<<<<

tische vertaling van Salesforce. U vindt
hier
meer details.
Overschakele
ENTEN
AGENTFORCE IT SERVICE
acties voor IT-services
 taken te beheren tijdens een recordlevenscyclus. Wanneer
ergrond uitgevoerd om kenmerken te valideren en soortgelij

>>>>

» **TASK DIRECTIONS**
When answering, write out each of the lines above exactly as given.

» **SOLUTION**
tische vertaling van Salesforce. U vindt
hier
meer details.
Overschakele
ENTEN
AGENTFORCE IT SERVICE
acties voor IT-services
 taken te beheren tijdens een recordlevenscyclus. Wanneer
ergrond uitgevoerd om kenmerken te valideren en soortgelij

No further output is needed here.